UC-Riverside Research: 3D-Printed Traps A Standard Lab Tool for Quantum Computing?

Quantum leap for quantum computing

Excerpts and salient points ~

+  The University of California, Riverside, has won a University of California Multicampus-National Lab Collaborative Research and Training Award of $3.75 million that will allow the campus to focus on enabling scalable quantum computing.

“The goal of this collaborative project is to establish a novel platform for quantum computing that is truly scalable up to many qubits,” said Boerge Hemmerling, an assistant professor of physics and astronomy at UC Riverside and the lead principal investigator of the three-year project. “Current quantum computing technology is far away from experimentally controlling the large number of qubits required for fault-tolerant computing. This stands in large contrast to what has been achieved in conventional computer chips in classical computing.”

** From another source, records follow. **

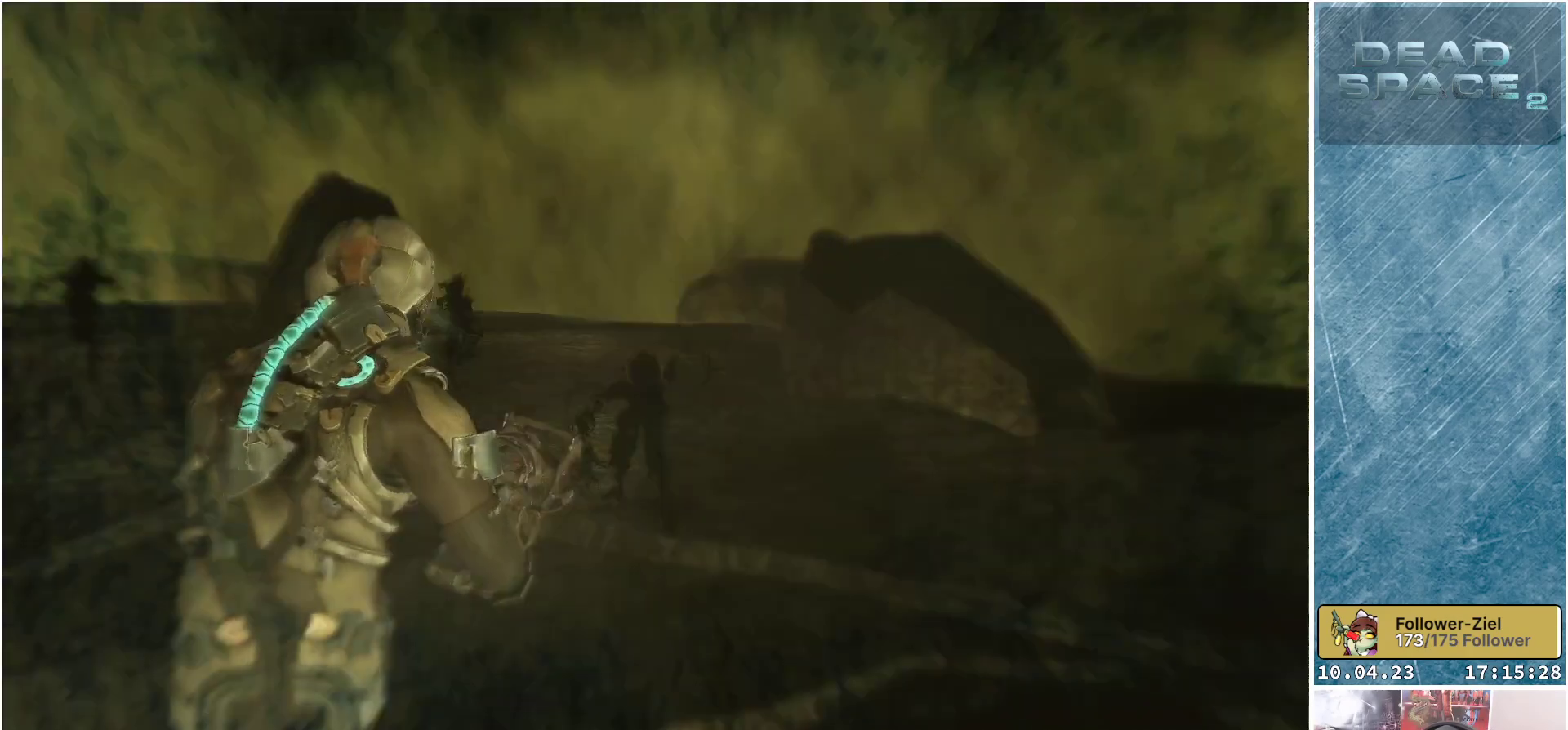
{"buttons": ["L2"], "left_stick": "up-right", "right_stick": "center", "events": [[17, "left_stick", "up-right"], [67, "L2", "down"], [100, "R2", "down"], [267, "R2", "up"], [333, "right_stick", "center"]]}
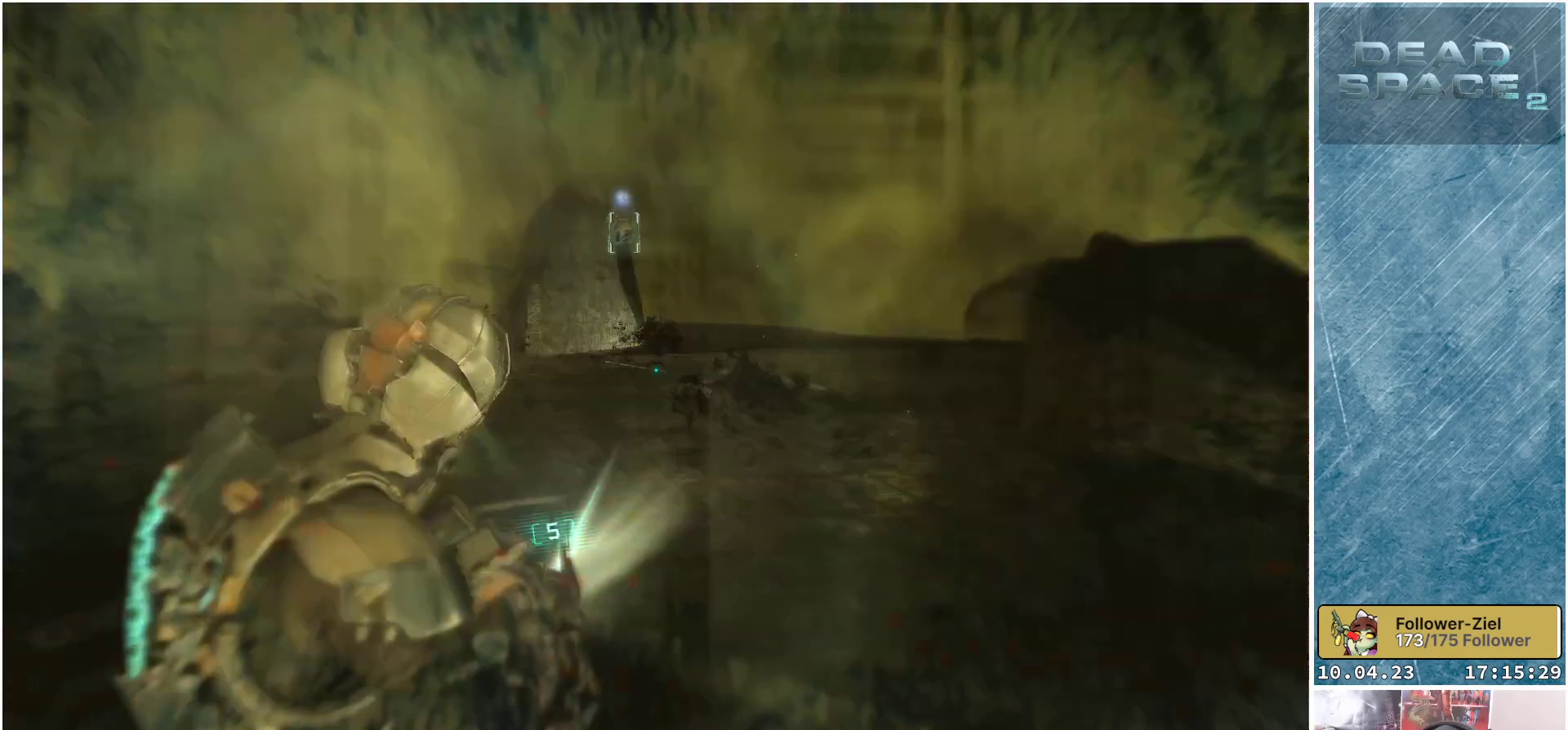
{"buttons": ["L2", "R2"], "left_stick": "down-right", "right_stick": "left", "events": [[17, "right_stick", "left"], [133, "left_stick", "right"], [400, "R2", "down"], [417, "left_stick", "down-right"]]}
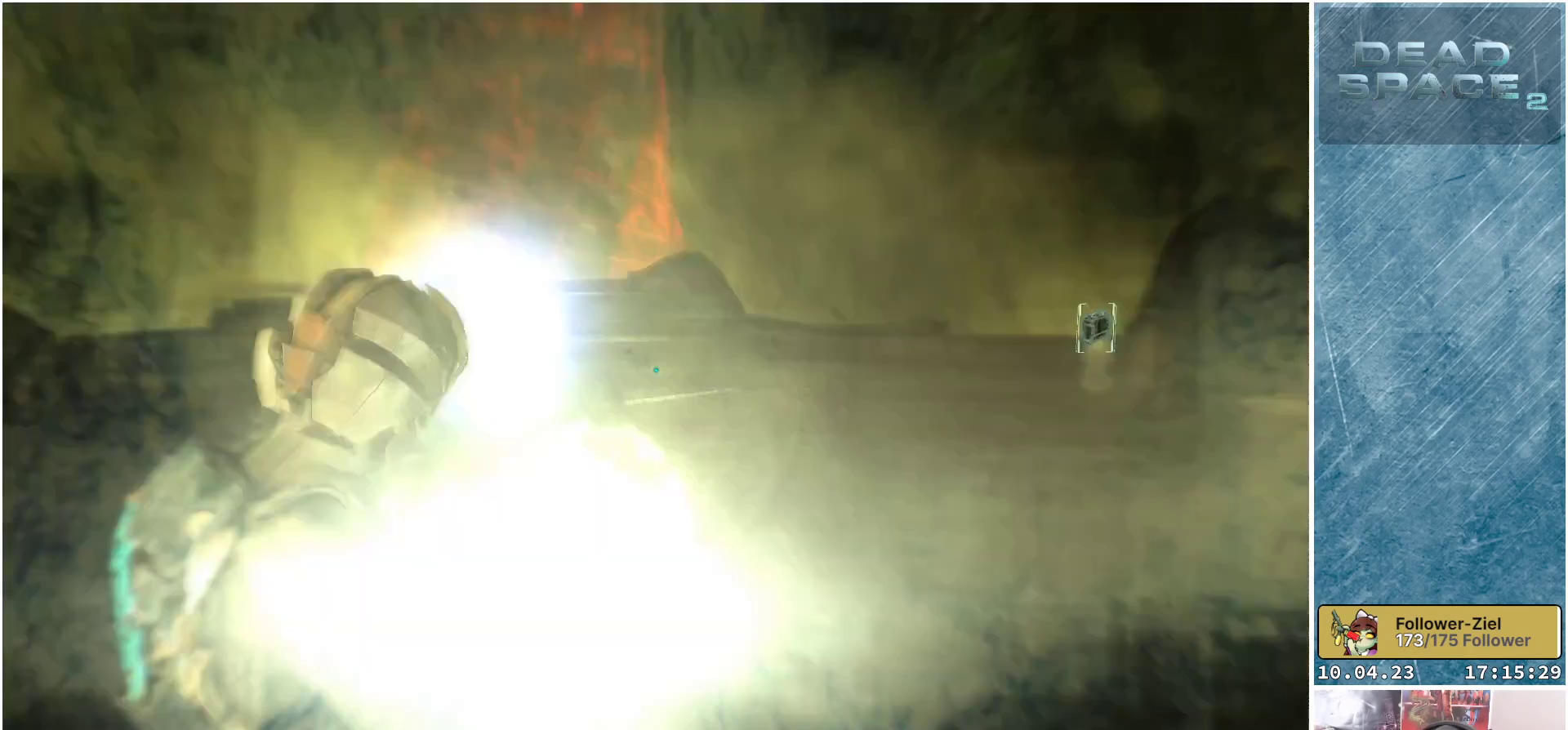
{"buttons": ["L2"], "left_stick": "down-right", "right_stick": "center", "events": [[67, "R2", "up"], [250, "right_stick", "center"]]}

+  Hemmerling’s research team will use completely new technology for the project, such as 3D-printing technology from Lawrence Livermore National Laboratory, or LLNL, to make microstructure ion traps. Ions, which are charged atomic particles, store qubits. Quantum information is transferred when the ions move in a specially designed trap. Trapped ions are deemed to have the best potential for realizing quantum computing.

+  Hemmerling said the research project should bring scientists closer to realizing a scalable quantum computer.

+  Many quantum computing approaches, while very promising, still have fallen short of providing a scalable platform that carries out useful calculations,” he said. “If we want to build a machine that does something useful, we need to consider new routes. This is one possible new route.”